◆ Task goal ◆
Write out the data below exactly as given, without any of its pictures.

Pose landmark coordinates:

:::::

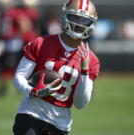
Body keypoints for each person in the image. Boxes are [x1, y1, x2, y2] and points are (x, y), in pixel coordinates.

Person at [13, 0, 100, 135]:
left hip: (60, 123)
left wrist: (84, 70)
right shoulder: (41, 43)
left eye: (83, 20)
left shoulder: (91, 60)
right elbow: (19, 76)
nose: (78, 24)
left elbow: (80, 103)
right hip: (30, 113)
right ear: (65, 16)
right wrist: (31, 91)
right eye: (75, 17)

:::::

◆ The answer ◆
Body keypoints for each person in the image. Boxes are [x1, y1, x2, y2] and points are (x, y), in pixel coordinates.

Person at [13, 0, 100, 135]:
left hip: (60, 123)
left wrist: (84, 70)
right shoulder: (41, 43)
left eye: (83, 20)
left shoulder: (91, 60)
right elbow: (19, 76)
nose: (78, 24)
left elbow: (80, 103)
right hip: (30, 113)
right ear: (65, 16)
right wrist: (31, 91)
right eye: (75, 17)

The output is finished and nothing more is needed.